Countries without US tax treaties
The US has income tax treaties with approximately 70 countries. Several popular expat destinations have no treaty: Brazil, Singapore, Hong Kong, the UAE, Thailand, Vietnam, and Indonesia.
For expats in non-treaty countries, FEIE and FTC are the only available double-taxation relief mechanisms. There are no reduced withholding rates, no social security allocation provisions, and no pension carve-outs.
This does not make double taxation unavoidable. FEIE and FTC resolve most situations for most income types. But for income that neither tool covers, there is no treaty-based backstop. That gap is worth knowing before choosing a destination country or structuring income streams.
Frequently asked questions
Am I being taxed twice as a US citizen living abroad?
Both countries have the legal right to tax you. In practice, FEIE and FTC eliminate most or all US tax on foreign-earned income for most expats. The legal claim exists. The actual double payment usually does not. FEIE vs Foreign Tax Credit
Can I use a tax treaty to avoid US taxes?

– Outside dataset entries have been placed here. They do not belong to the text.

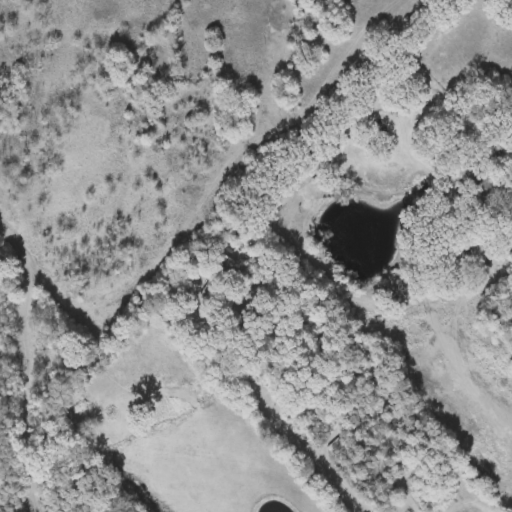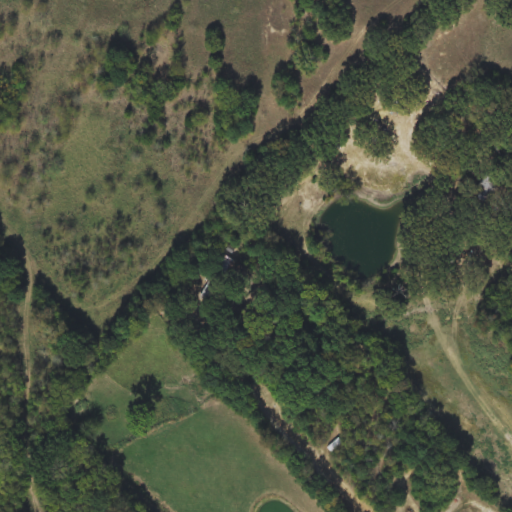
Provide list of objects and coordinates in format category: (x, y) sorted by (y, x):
building: (486, 189)
building: (486, 190)
building: (215, 277)
building: (216, 277)
road: (272, 419)
building: (332, 444)
building: (332, 445)
building: (477, 511)
building: (478, 511)
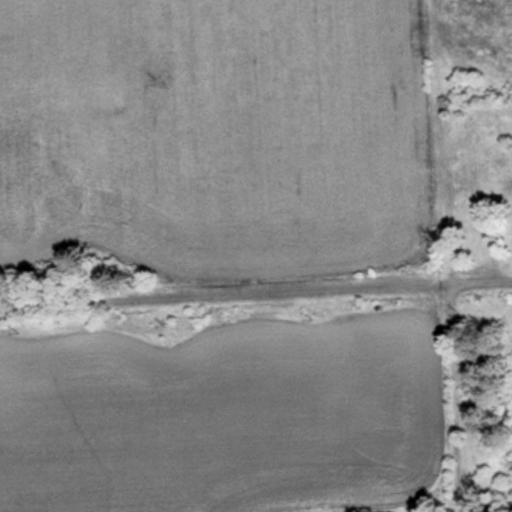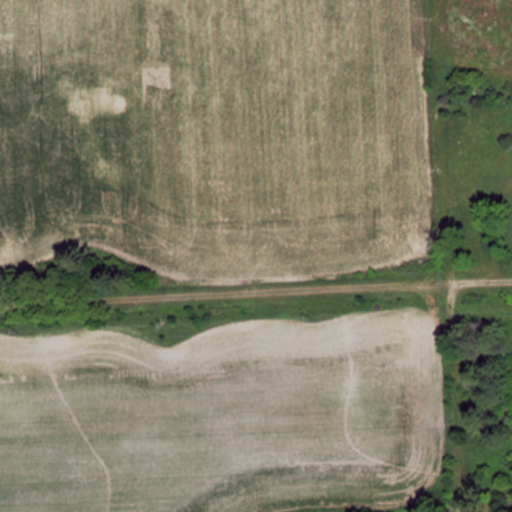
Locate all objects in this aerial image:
road: (256, 293)
road: (459, 398)
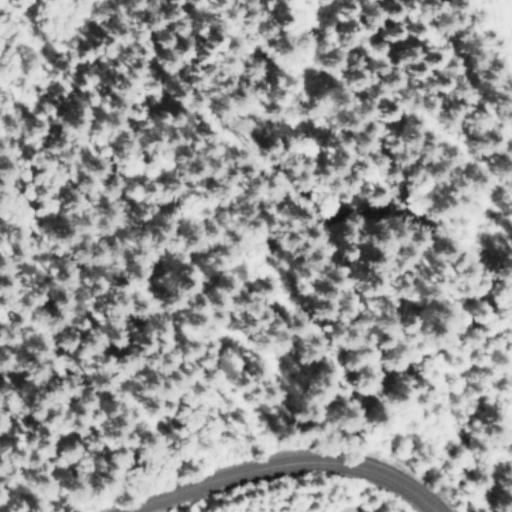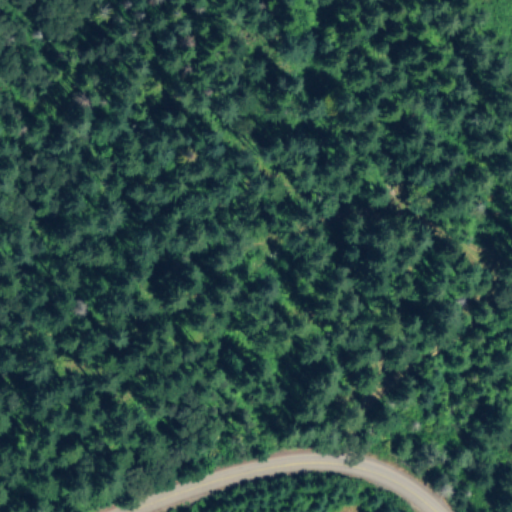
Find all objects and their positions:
road: (379, 171)
road: (406, 366)
road: (279, 466)
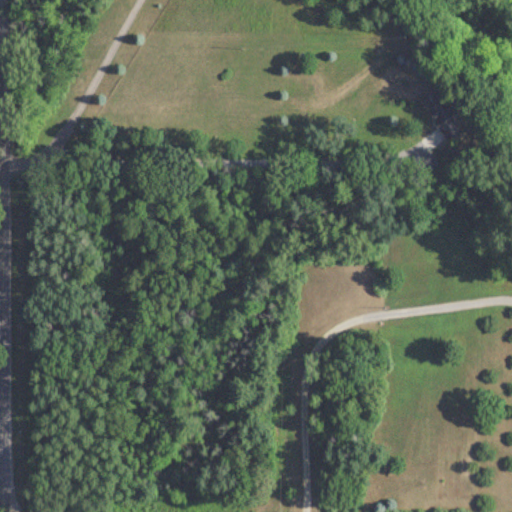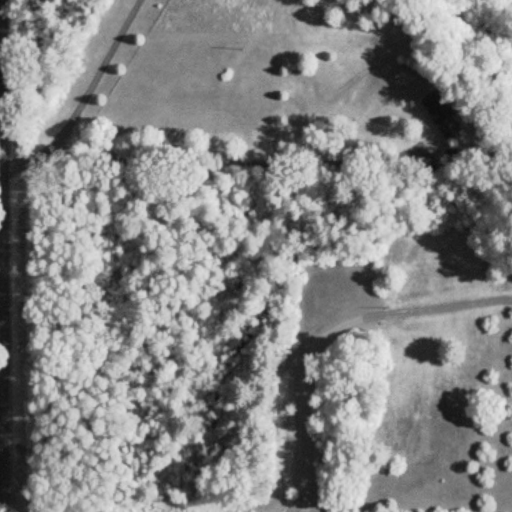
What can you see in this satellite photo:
road: (80, 97)
building: (440, 115)
road: (239, 158)
road: (0, 187)
road: (435, 307)
road: (300, 401)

Generally no. The savings clause preserves the US right to tax its citizens on worldwide income regardless of where they live. Specific articles are exempt from the savings clause, including social security allocations and some pension provisions, but the general income exclusion is not available to US citizens under treaties.
What is Form 8833 and when do I need it?
Form 8833 is the IRS disclosure form for treaty-based return positions. It is required when you claim a treaty benefit that modifies how US tax law otherwise applies. It is not required for FEIE or FTC claims.
Does a tax treaty mean I don't have to file a US return?
No. Living in a treaty country does not remove the US filing obligation. US citizens file Form 1040 annually and report worldwide income regardless of treaty position.
Does FBAR still apply if I claim treaty benefits?
Yes. FBAR and FATCA reporting obligations apply to US citizens regardless of any treaty position. Treaty positions affect tax liability. They do not affect information reporting requirements.
What if my country has no tax treaty with the US?
You rely on FEIE and FTC for double-taxation relief. These tools resolve most situations. For income types they do not fully cover, there is no treaty-based alternative.
Conclusion
Dual tax residency is the default situation for US citizens living abroad. Both countries have legal claims on your income. The tools that resolve this in practice are FEIE and the Foreign Tax Credit.
Together, they eliminate US tax for the majority of expats. Treaties add value in specific situations, primarily social security allocation, certain pension articles, and reduced withholding on passive income. They do not offer a general escape from US worldwide taxation. The savings clause prevents that.
Start with FEIE and FTC. Then assess whether a specific treaty article applies to income types it does not cover. For anything beyond the standard tools, professional guidance makes the difference.